27.3% of Single Parent Households Live in Poverty

Impact

Are America’s marriage “penalties,” a cause of our growing problem with poverty?

According to a 2010 study by the U.S. Census Bureau, the percentage of married couple families living in poverty was 6.2%. For single-parent households in that same year, the poverty rate was 27.3%; for single mother households, the poverty rate was 29.9%.

Research also shows that children born or raised in single-parent families are at higher risk for a variety of social ills, including welfare dependency, academic difficulties and criminal activity.

Obviously, marriage is not a magic wand that will lead all families to happiness and prosperity. Many marriages end in divorce, and some married couples raise their children in unstable and unhealthy ways.

I am sure everyone knows of single moms who work hard and do a great job raising children. We need to applaud every heroic parent working hard to raise good kids regardless of whether or not they are married.”

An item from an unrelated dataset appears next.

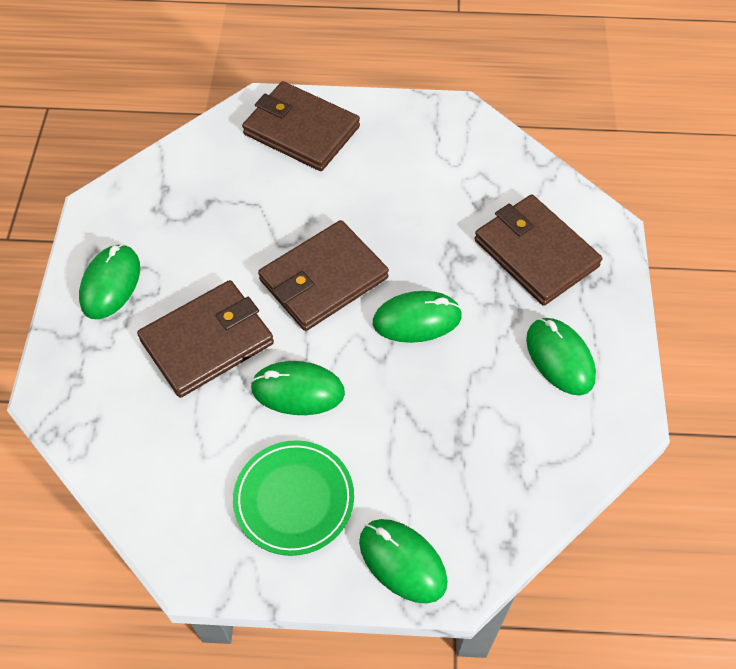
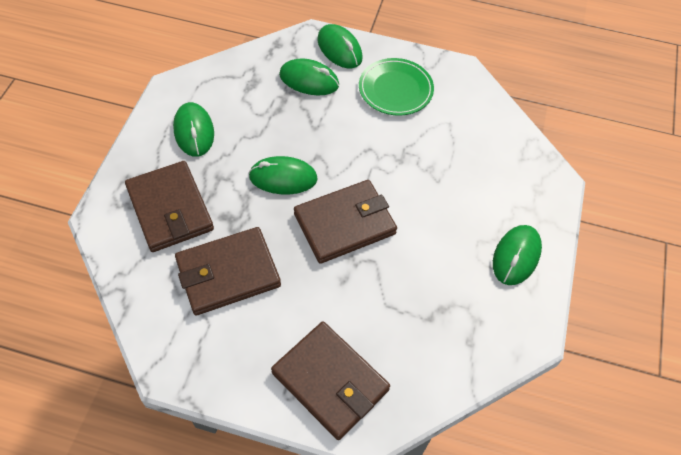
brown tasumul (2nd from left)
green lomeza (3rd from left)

As important, our nation needs to move past the bias against those who find themselves faced with raising children in a single parent situation. Decades of research continues to support the fact that among those in poverty virtually no single parent intended to be a single parent.

The issues involving combating American poverty are complex and there is no one simple answer.  Yet poverty is a growing problem.

Today over 47 million Americans receive food stamps. The Affordable Care Act intends to give health care coverage to 35 million citizens, of which 20 million - with limited income - will be either potentially Medicaid eligible or receive subsidies to participate in exchanges nationwide. In total the nation will spend $250 billion for means-tested welfare benefits for single parents!

In the “Audacity of Hope,” President Obama writes:

“[M]ost people agree that neither federal welfare programs nor the tax code should penalize married couples.”

On this point the president has closure with Congress. Further polling supports reform of the welfare system enabling millions to earn their way out of poverty no longer burdened by counterproductive marriage penalties.

Specifically, welfare programs create disincentives to marry because benefits are reduced as a family’s income rises. A mother will receive far more from welfare if she is single than if she has an employed husband in the home. For many low-income couples, marriage means a reduction in government assistance and an overall decline in the couple’s joint income. Marriage penalties occur in many means-tested programs such as food stamps, public housing, Medicaid, day care, and Temporary Assistance to Needy Families.

When our society lacks the courage to address the link between poverty and single-parent households, it is our children who are the real losers.

Children in non-intact families face a higher risk of poverty throughout childhood. By age six, 68 percent of children in non-married households had experienced at least one year of poverty, compared to 12 percent of children in married households. By age 12, 78 percent of children in non-married households had experienced at least one year of poverty compared to 18 percent of children in married households; and by age 17, 81 percent of children in non-married households had experienced at least one year of poverty compared to 22 percent of children in married households. Among children whose parents divorce, those with mothers who remarry are least likely to be poor. There was a 66 percent reduction in poverty among children whose divorced single mothers remarried and a 40 percent reduction in poverty among children whose mothers cohabited following a divorce. The poverty rate of children whose divorced mothers remarried was 9.4 percent, while the poverty rate of children whose divorced mothers cohabited was 28.8 percent. The poverty rate of children whose divorced mothers remained single was 42.4 percent.3 Marriage reduces the risk of poverty for both employed and unemployed single mothers. The likelihood of single, unemployed mothers being in poverty dropped from 100 percent to 35 percent if they marry the father of their children: Marriage more than doubled the family income of these mothers and their children. Mark R. Rank and Thomas A. Hirschl, “The Economic Risk of Childhood in America: Estimating the Probability of Poverty Across the Formative Years,” Journal of Marriage and Family 61, No. 4 (November 1999): 1058-1067.

While there are substantial benefits our society can realize by ending our “marriage penalties” which would address multiple areas of concern relating to child rearing, it should not be forgotten, a growing number of our Senior citizen are additionally effected by “marriage penalties.” Our growing number of seniors living out their retirement years in poverty could be reduced through federal and state reform of benefit allocations which penalize marriage.

Unfortunately, there is no Super PAC promoting ending the “marriage penalties” which effect single parent families to our seniors in poverty.

Neither does there appear to be any inclination by either candidate for president to champion reform that could literally with the enactment of legislation costing taxpayers no additional expense lift millions from the roles of those defined as living in poverty.

America as a nation has much to gain be considering ending her “marriage penalties” relating to tax treatment from marriage and eligibility requirement to receive assistance by married couples.

Now we must ask ourselves, “Can we raise this issue to national prominence becoming the voice for those without the financial means to champion their cause of escaping from poverty in America by reforming our federal and state marriage penalties?”